(STORED DATA begins)

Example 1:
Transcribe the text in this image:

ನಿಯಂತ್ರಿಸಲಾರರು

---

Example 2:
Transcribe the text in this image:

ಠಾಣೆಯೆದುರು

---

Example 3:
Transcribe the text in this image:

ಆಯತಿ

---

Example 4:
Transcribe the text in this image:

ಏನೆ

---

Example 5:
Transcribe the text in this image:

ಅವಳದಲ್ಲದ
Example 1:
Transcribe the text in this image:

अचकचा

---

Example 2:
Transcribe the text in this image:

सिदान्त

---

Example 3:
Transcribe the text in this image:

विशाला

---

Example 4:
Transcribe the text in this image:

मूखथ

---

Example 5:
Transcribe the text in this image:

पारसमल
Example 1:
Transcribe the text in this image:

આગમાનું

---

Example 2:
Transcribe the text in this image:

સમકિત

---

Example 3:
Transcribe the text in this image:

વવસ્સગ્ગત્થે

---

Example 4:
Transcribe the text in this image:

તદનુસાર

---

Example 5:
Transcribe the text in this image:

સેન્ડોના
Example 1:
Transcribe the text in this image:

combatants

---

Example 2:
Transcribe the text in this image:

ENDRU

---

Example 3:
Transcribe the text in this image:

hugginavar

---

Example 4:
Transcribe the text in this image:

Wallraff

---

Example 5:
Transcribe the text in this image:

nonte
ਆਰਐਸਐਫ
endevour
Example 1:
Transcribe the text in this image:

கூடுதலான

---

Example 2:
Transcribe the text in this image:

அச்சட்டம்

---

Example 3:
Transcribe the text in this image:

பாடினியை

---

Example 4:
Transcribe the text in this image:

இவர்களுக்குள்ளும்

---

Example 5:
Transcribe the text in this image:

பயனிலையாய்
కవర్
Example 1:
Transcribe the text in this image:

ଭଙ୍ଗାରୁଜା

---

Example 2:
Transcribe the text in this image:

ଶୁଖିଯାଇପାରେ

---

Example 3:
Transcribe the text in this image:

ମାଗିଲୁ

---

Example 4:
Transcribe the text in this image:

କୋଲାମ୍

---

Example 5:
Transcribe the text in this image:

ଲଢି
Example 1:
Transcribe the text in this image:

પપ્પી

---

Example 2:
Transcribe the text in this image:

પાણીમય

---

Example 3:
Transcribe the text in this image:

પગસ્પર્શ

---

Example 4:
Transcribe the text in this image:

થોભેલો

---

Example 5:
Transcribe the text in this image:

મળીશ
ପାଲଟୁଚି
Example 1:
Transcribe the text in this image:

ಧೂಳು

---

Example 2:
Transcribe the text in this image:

(STORED DATA ends)

Each record must be output exactly, with none omitted.

* WRITTEN RESPONSE:
Example 1:
Transcribe the text in this image:

ನಿಯಂತ್ರಿಸಲಾರರು

---

Example 2:
Transcribe the text in this image:

ಠಾಣೆಯೆದುರು

---

Example 3:
Transcribe the text in this image:

ಆಯತಿ

---

Example 4:
Transcribe the text in this image:

ಏನೆ

---

Example 5:
Transcribe the text in this image:

ಅವಳದಲ್ಲದ
Example 1:
Transcribe the text in this image:

अचकचा

---

Example 2:
Transcribe the text in this image:

सिदान्त

---

Example 3:
Transcribe the text in this image:

विशाला

---

Example 4:
Transcribe the text in this image:

मूखथ

---

Example 5:
Transcribe the text in this image:

पारसमल
Example 1:
Transcribe the text in this image:

આગમાનું

---

Example 2:
Transcribe the text in this image:

સમકિત

---

Example 3:
Transcribe the text in this image:

વવસ્સગ્ગત્થે

---

Example 4:
Transcribe the text in this image:

તદનુસાર

---

Example 5:
Transcribe the text in this image:

સેન્ડોના
Example 1:
Transcribe the text in this image:

combatants

---

Example 2:
Transcribe the text in this image:

ENDRU

---

Example 3:
Transcribe the text in this image:

hugginavar

---

Example 4:
Transcribe the text in this image:

Wallraff

---

Example 5:
Transcribe the text in this image:

nonte
ਆਰਐਸਐਫ
endevour
Example 1:
Transcribe the text in this image:

கூடுதலான

---

Example 2:
Transcribe the text in this image:

அச்சட்டம்

---

Example 3:
Transcribe the text in this image:

பாடினியை

---

Example 4:
Transcribe the text in this image:

இவர்களுக்குள்ளும்

---

Example 5:
Transcribe the text in this image:

பயனிலையாய்
కవర్
Example 1:
Transcribe the text in this image:

ଭଙ୍ଗାରୁଜା

---

Example 2:
Transcribe the text in this image:

ଶୁଖିଯାଇପାରେ

---

Example 3:
Transcribe the text in this image:

ମାଗିଲୁ

---

Example 4:
Transcribe the text in this image:

କୋଲାମ୍

---

Example 5:
Transcribe the text in this image:

ଲଢି
Example 1:
Transcribe the text in this image:

પપ્પી

---

Example 2:
Transcribe the text in this image:

પાણીમય

---

Example 3:
Transcribe the text in this image:

પગસ્પર્શ

---

Example 4:
Transcribe the text in this image:

થોભેલો

---

Example 5:
Transcribe the text in this image:

મળીશ
ପାଲଟୁଚି
Example 1:
Transcribe the text in this image:

ಧೂಳು

---

Example 2:
Transcribe the text in this image:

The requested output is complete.